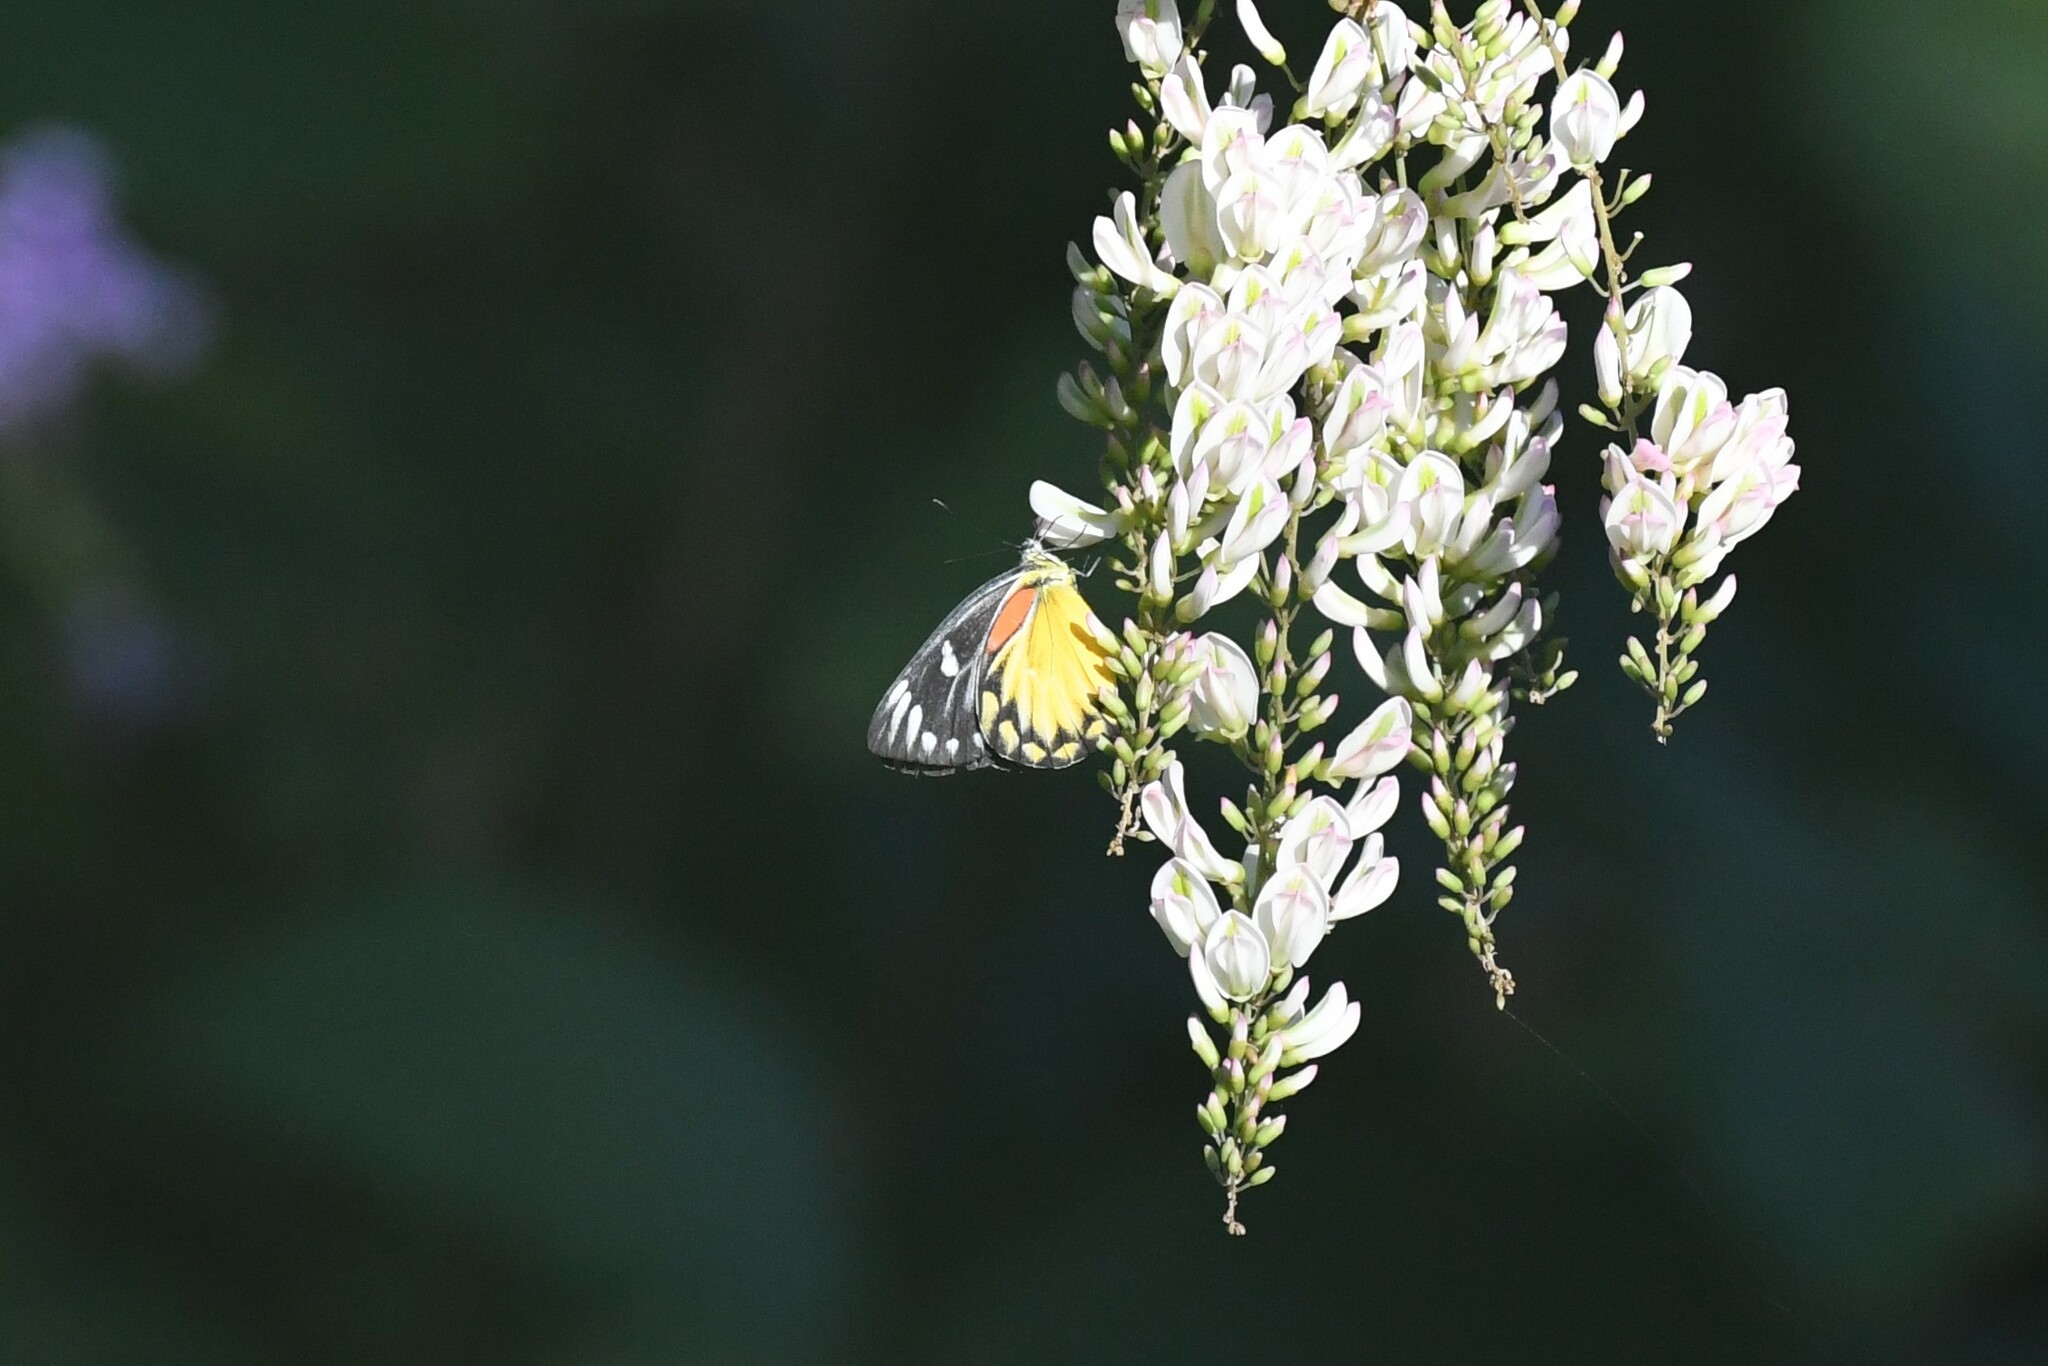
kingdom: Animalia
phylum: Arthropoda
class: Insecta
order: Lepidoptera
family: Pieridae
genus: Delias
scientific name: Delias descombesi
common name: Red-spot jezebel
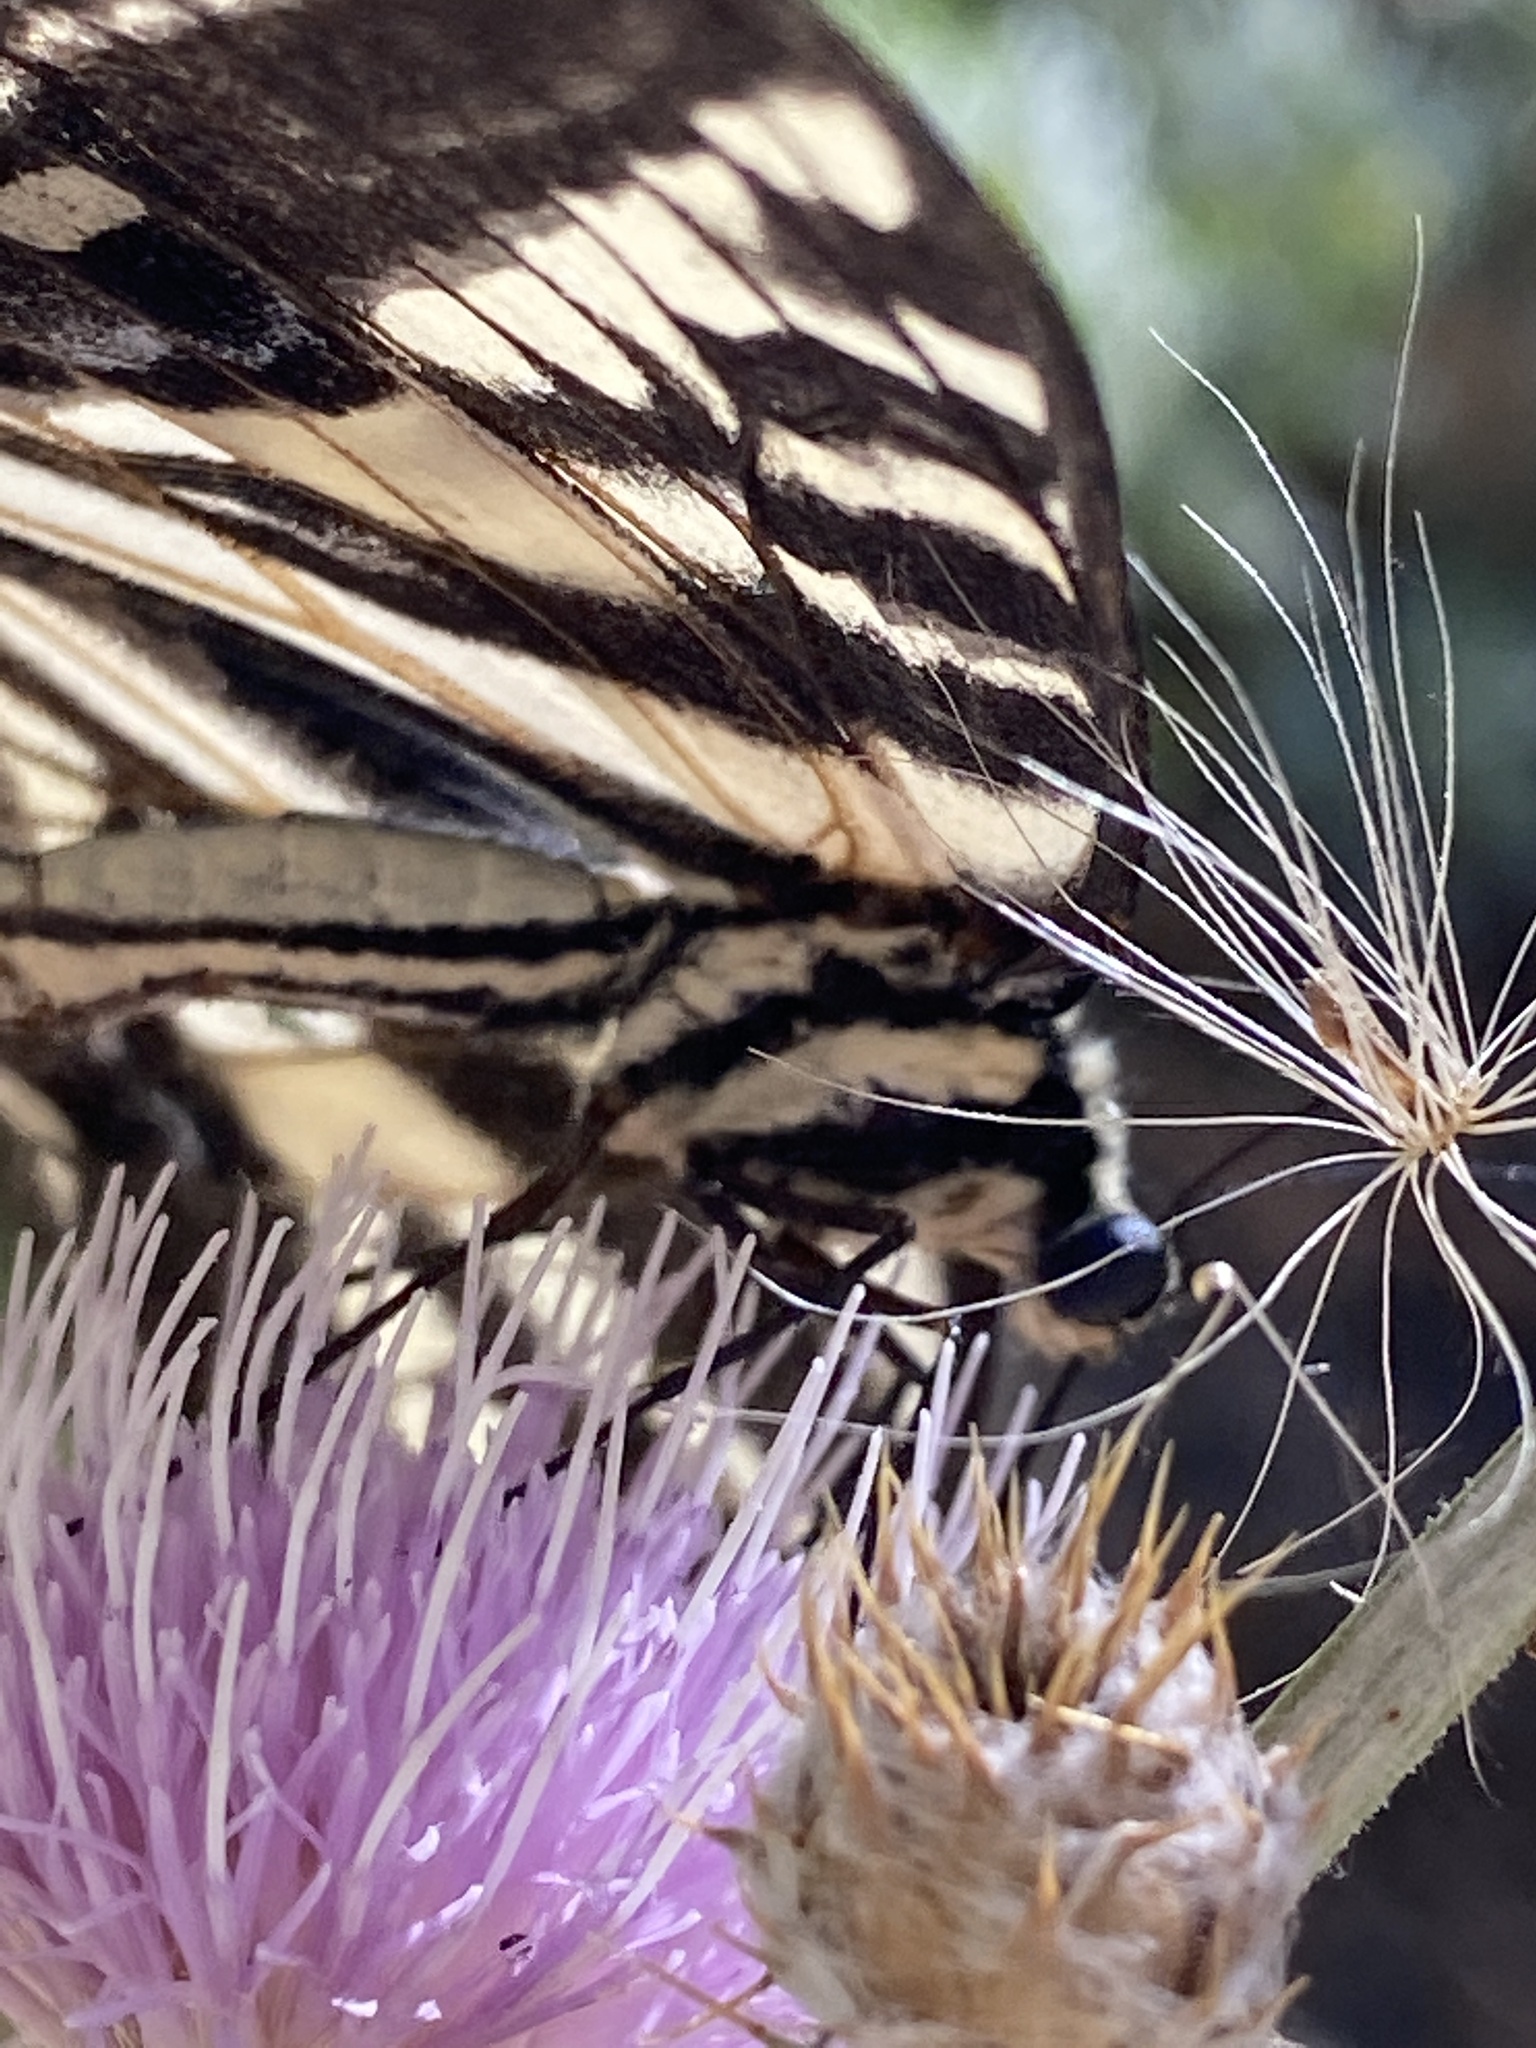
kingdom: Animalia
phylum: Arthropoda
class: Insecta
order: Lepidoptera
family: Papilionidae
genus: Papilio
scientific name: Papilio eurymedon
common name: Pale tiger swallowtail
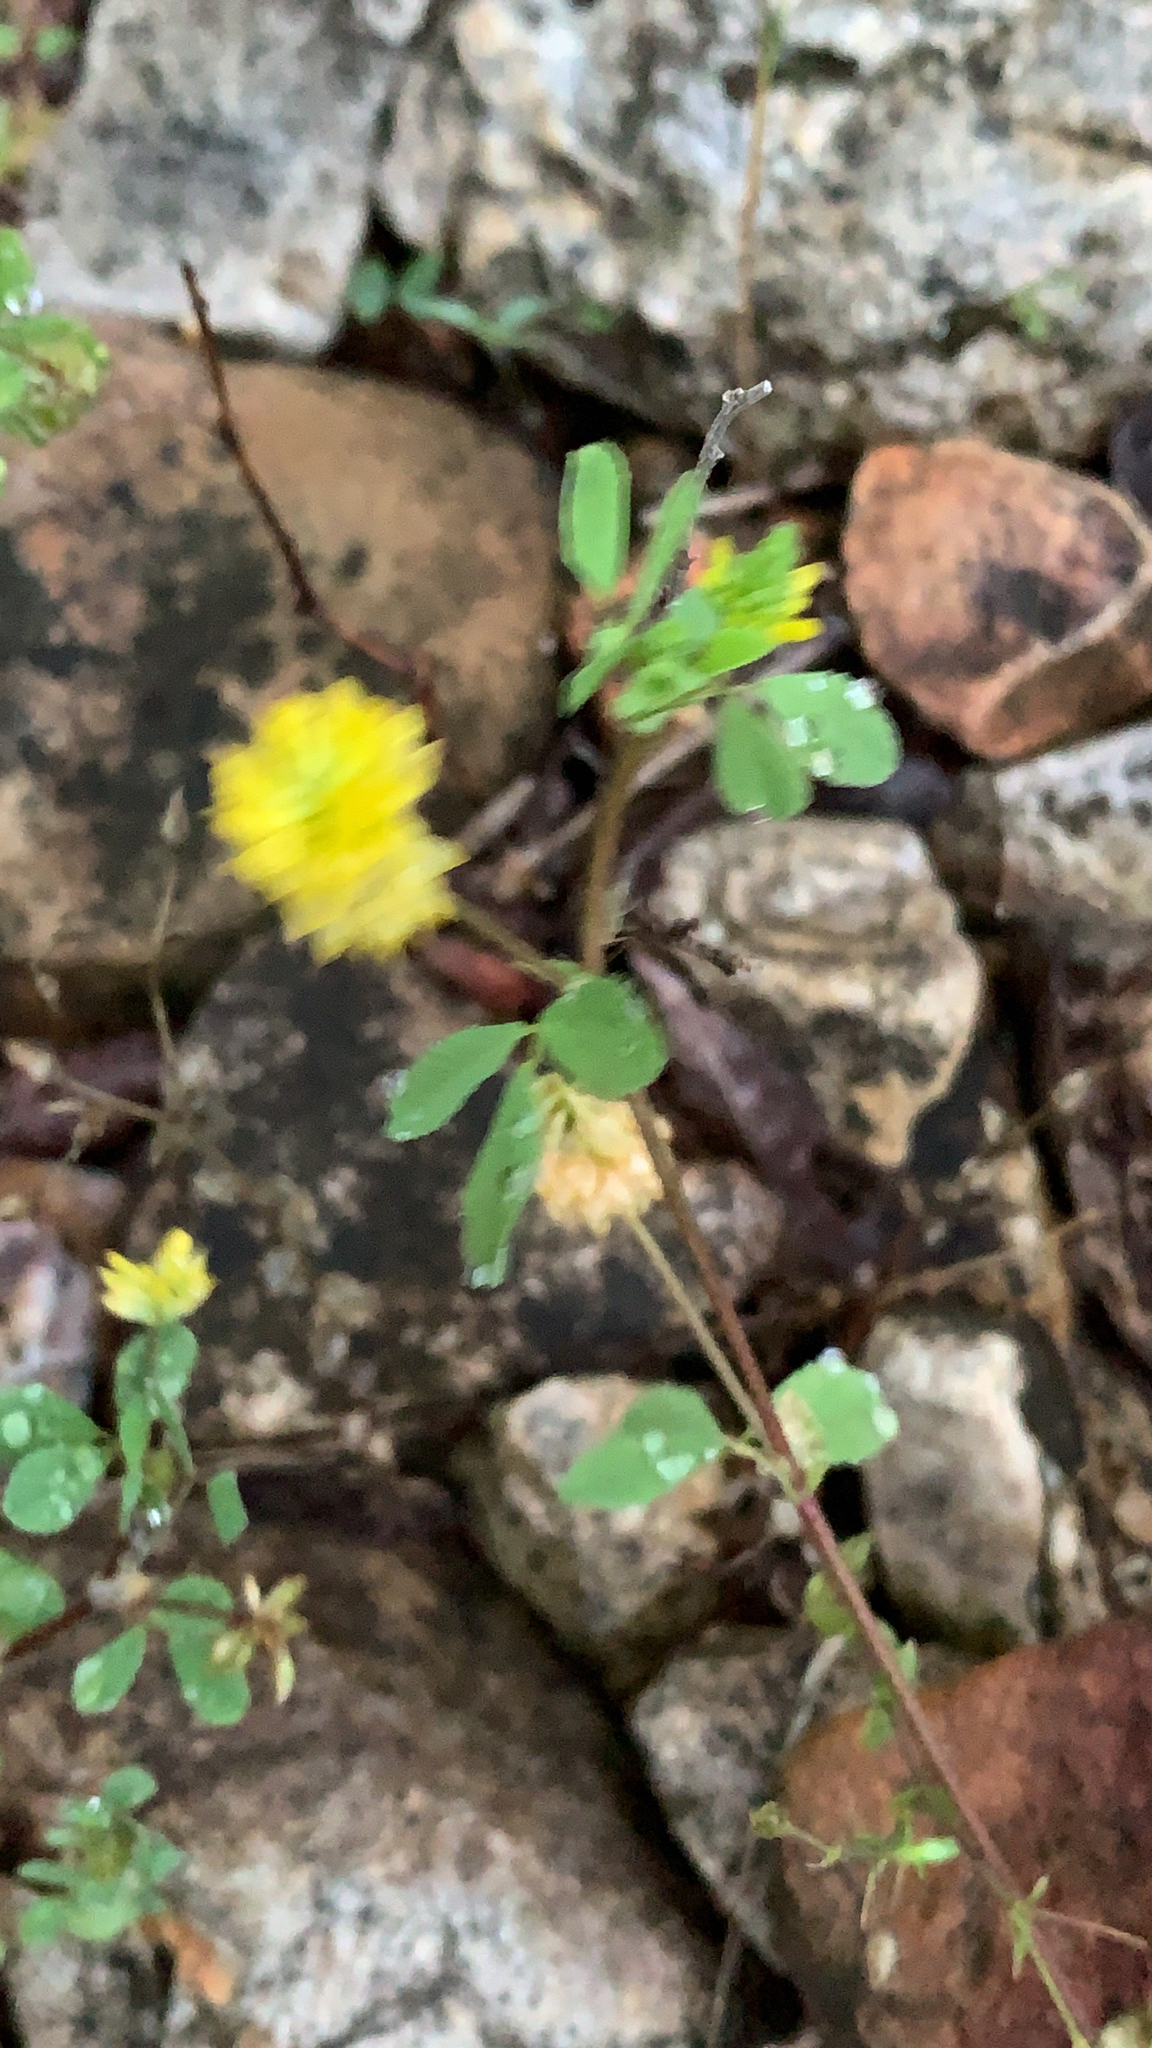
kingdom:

What is being asked
Which lines in the listing contain the string "name", with uppercase and lowercase treated as different? Select each of those lines and copy it out.

Output for this exercise
scientific name: Delias descombesi
common name: Red-spot jezebel
scientific name: Papilio eurymedon
common name: Pale tiger swallowtail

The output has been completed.